The term “Impressionism” was first coined by Louis Leroy in his review of the first Impressionist Exhibition, which was derived from a painting by Monet titled “Impression Sunrise.” Leroy’s review took the form of a dialogue that represented two skeptical viewpoints:

Impression I was certain of it. I was just telling myself that, since I was impressed, there had to be some impression in it — and what freedom, what ease of workmanship! A preliminary drawing for a wallpaper pattern is more finished than this seascape.
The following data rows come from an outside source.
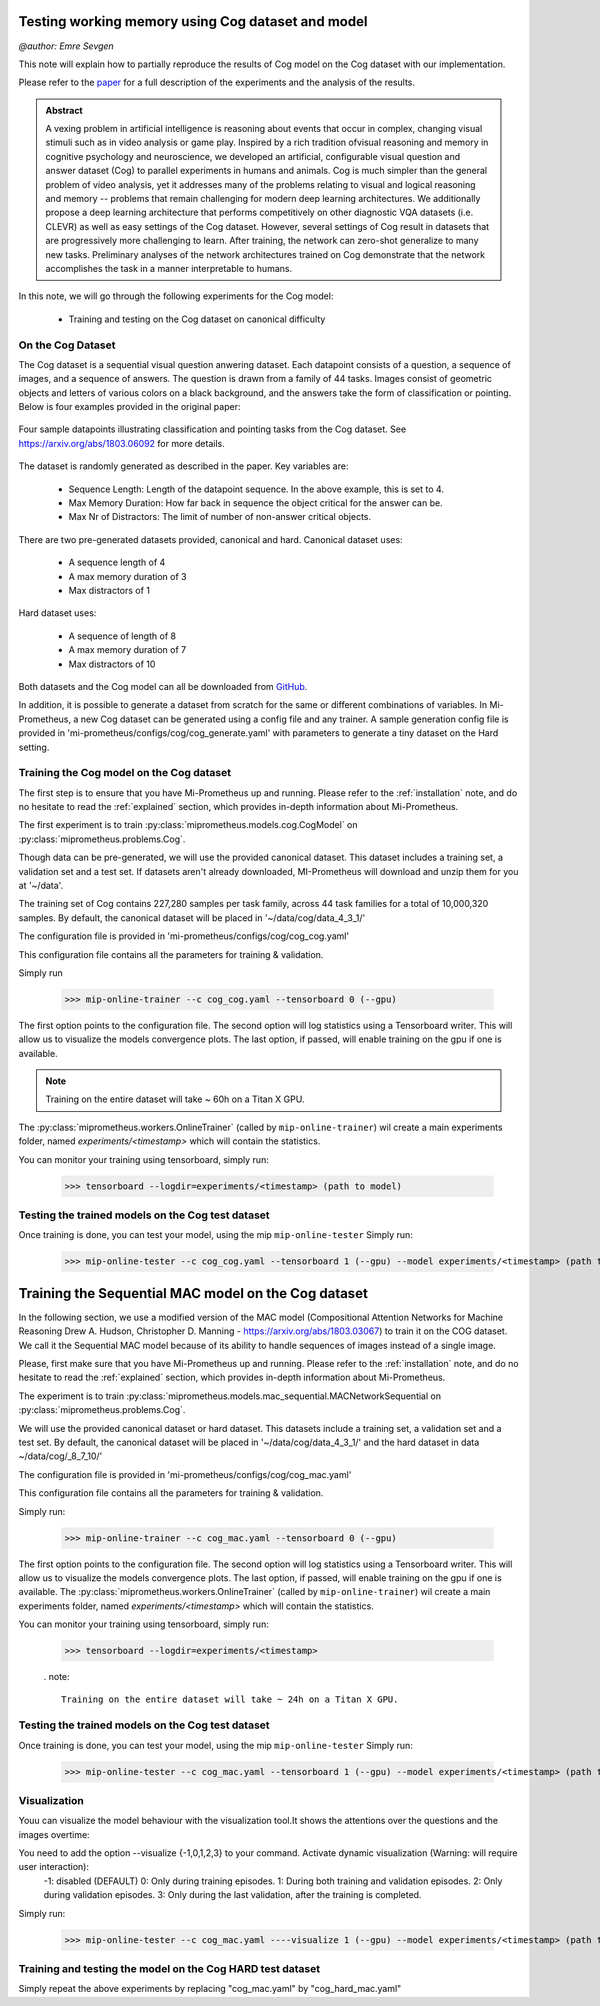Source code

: .. _cog-experiments:

Testing working memory using Cog dataset and model
=================================================================================
`@author: Emre Sevgen`

This note will explain how to partially reproduce the results of Cog model on the Cog dataset with our implementation.

Please refer to the paper_ for a full description of the experiments and the analysis of the results.

.. admonition:: Abstract

     A vexing problem in artificial intelligence is reasoning about events that occur in complex, \
     changing visual stimuli such as in video analysis or game play. Inspired by a rich tradition of\
     visual reasoning and memory in cognitive psychology and neuroscience, we developed an artificial, \
     configurable visual question and answer dataset (Cog) to parallel experiments in humans and animals. \
     Cog is much simpler than the general problem of video analysis, yet it addresses many of the \
     problems relating to visual and logical reasoning and memory -- problems that remain challenging for \
     modern deep learning architectures. We additionally propose a deep learning architecture that performs \
     competitively on other diagnostic VQA datasets (i.e. CLEVR) as well as easy settings of the Cog dataset. \
     However, several settings of Cog result in datasets that are progressively more challenging to learn. \
     After training, the network can zero-shot generalize to many new tasks. Preliminary analyses of the \
     network architectures trained on Cog demonstrate that the network accomplishes the task in a manner \
     interpretable to humans. 


.. _paper: https://arxiv.org/abs/1803.06092

In this note, we will go through the following experiments for the Cog model:

    - Training and testing on the Cog dataset on canonical difficulty

On the Cog Dataset
------------------------------------------

The Cog dataset is a sequential visual question anwering dataset. Each datapoint consists of a question, 
a sequence of images, and a sequence of answers. The question is drawn from a family of 44 tasks. Images
consist of geometric objects and letters of various colors on a black background, and the answers take the form
of classification or pointing. Below is four examples provided in the original paper:

.. figure:: ../img/cog/cog_sample.png
   :scale: 50 %
   :alt: Cog dataset example
   :align: center
   
   Four sample datapoints illustrating classification and pointing tasks from the Cog dataset. See https://arxiv.org/abs/1803.06092 for more details.

The dataset is randomly generated as described in the paper. Key variables are:

    - Sequence Length: Length of the datapoint sequence. In the above example, this is set to 4.
    - Max Memory Duration: How far back in sequence the object critical for the answer can be.
    - Max Nr of Distractors: The limit of number of non-answer critical objects. 

There are two pre-generated datasets provided, canonical and hard. Canonical dataset uses:

    - A sequence length of 4
    - A max memory duration of 3
    - Max distractors of 1 

Hard dataset uses:

    - A sequence of length of 8
    - A max memory duration of 7
    - Max distractors of 10

Both datasets and the Cog model can all be downloaded from GitHub_.

.. _GitHub: https://github.com/google/cog

In addition, it is possible to generate a dataset from scratch for the same or different combinations of variables.
In Mi-Prometheus, a new Cog dataset can be generated using a config file and any trainer. A sample generation config
file is provided in 'mi-prometheus/configs/cog/cog_generate.yaml' with parameters to generate a tiny dataset on 
the Hard setting.

Training the Cog model on the Cog dataset
------------------------------------------

The first step is to ensure that you have Mi-Prometheus up and running. Please refer to the :ref:`installation` note,
and do no hesitate to read the :ref:`explained` section, which provides in-depth information about Mi-Prometheus.

The first experiment is to train :py:class:`miprometheus.models.cog.CogModel` 
on :py:class:`miprometheus.problems.Cog`.

Though data can be pre-generated, we will use the provided canonical dataset. This dataset includes a training set, 
a validation set and a test set. If datasets aren't already downloaded, MI-Prometheus will download and unzip them for you at '~/data'.

The training set of Cog contains 227,280 samples per task family, across 44 task families for a total of 10,000,320 samples.
By default, the canonical dataset will be placed in '~/data/cog/data_4_3_1/'

The configuration file is provided in 'mi-prometheus/configs/cog/cog_cog.yaml'

This configuration file contains all the parameters for training & validation.

Simply run

    >>> mip-online-trainer --c cog_cog.yaml --tensorboard 0 (--gpu)

The first option points to the configuration file.
The second option will log statistics using a Tensorboard writer. This will allow us to visualize the models convergence plots.
The last option, if passed, will enable training on the gpu if one is available.

.. note::

    Training on the entire dataset will take ~ 60h on a Titan X GPU.

The :py:class:`miprometheus.workers.OnlineTrainer` (called by ``mip-online-trainer``) wil create a main
experiments folder, named `experiments/<timestamp>` which will contain the statistics.

You can monitor your training using tensorboard, simply run:

    >>> tensorboard --logdir=experiments/<timestamp> (path to model)


Testing the trained models on the Cog test dataset
---------------------------------------------------

Once training is done, you can test your model, using the mip ``mip-online-tester``
Simply run:

    >>> mip-online-tester --c cog_cog.yaml --tensorboard 1 (--gpu) --model experiments/<timestamp> (path to model)



Training the Sequential MAC model on the Cog dataset
=================================================================================


In the following section, we use a modified version of the MAC model (Compositional Attention Networks for Machine Reasoning
Drew A. Hudson, Christopher D. Manning - https://arxiv.org/abs/1803.03067) to train it on the COG dataset.
We call it the Sequential MAC model because of its ability to handle sequences of images instead of a single image. 

Please, first make sure that you have Mi-Prometheus up and running. Please refer to the :ref:`installation` note, and do no hesitate to read the :ref:`explained` section, which provides in-depth information about Mi-Prometheus.

The experiment is to train :py:class:`miprometheus.models.mac_sequential.MACNetworkSequential
on :py:class:`miprometheus.problems.Cog`.

We will use the provided canonical dataset or hard dataset. This datasets include a training set, 
a validation set and a test set. By default, the canonical dataset will be placed in '~/data/cog/data_4_3_1/' and the hard dataset in data  ~/data/cog/_8_7_10/'

The configuration file is provided in 'mi-prometheus/configs/cog/cog_mac.yaml'

This configuration file contains all the parameters for training & validation.

Simply run:

    >>> mip-online-trainer --c cog_mac.yaml --tensorboard 0 (--gpu)

The first option points to the configuration file.
The second option will log statistics using a Tensorboard writer. This will allow us to visualize the models convergence plots.
The last option, if passed, will enable training on the gpu if one is available.
The :py:class:`miprometheus.workers.OnlineTrainer` (called by ``mip-online-trainer``) wil create a main
experiments folder, named `experiments/<timestamp>` which will contain the statistics.

You can monitor your training using tensorboard, simply run:

    >>> tensorboard --logdir=experiments/<timestamp>
    
    . note::

        Training on the entire dataset will take ~ 24h on a Titan X GPU.
    
Testing the trained models on the Cog test dataset
---------------------------------------------------

Once training is done, you can test your model, using the mip ``mip-online-tester``
Simply run:

    >>> mip-online-tester --c cog_mac.yaml --tensorboard 1 (--gpu) --model experiments/<timestamp> (path to model)
    
Visualization
--------------

Youu can visualize the model behaviour with the visualization tool.It shows the attentions over the questions and the images overtime:

You need to add the option --visualize {-1,0,1,2,3} to your command. Activate dynamic visualization (Warning: will require user interaction):
                        -1: disabled (DEFAULT)
                        0: Only during training episodes.
                        1: During both training and validation episodes.
                        2: Only during validation episodes.
                        3: Only during the last validation, after the training is completed.

Simply run:

    >>> mip-online-tester --c cog_mac.yaml ----visualize 1 (--gpu) --model experiments/<timestamp> (path to model)



Training and testing the model on the Cog HARD test dataset
-----------------------------------------------------------

Simply repeat the above experiments by replacing "cog_mac.yaml" by  "cog_hard_mac.yaml"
Impressionism, while emphasizing color and light, was more of a movement than a style, and artists who were members often exhibited paintings that varied in technique and subject matter. Degas was one artist and friend of Cassatt’s who shared her interest in the pastel medium and printmaking. Although their subject matter differed, they both used the two mediums to expand the boundaries of their art and impressionism as a whole. Below are a few representative examples of works by Edgar Degas, Berthe Morisot, and Monet, artists who were important members of the Impressionist group.

Picture
Picture
Picture
Edgar Degas, The Ballet Rehearsal, gouache and pastel, 1875; Berthe Morisot, In the Dining Room, oil on canvas, 1875; Claude Monet, Impression Sunrise, oil on canvas, 1873.

DISCUSSION

Mary Cassatt never had children of her own because she felt that motherhood was incompatible with her career as an artist. Yet, most of her paintings consisted of mothers and young children. How did her life as a single woman influence her choice to paint women and children? During the 19th century, men and women spent a lot their time is separate social circles and middle class single women were rarely left alone in a room with a man. How did this influence Cassatt’s choice of subject matter?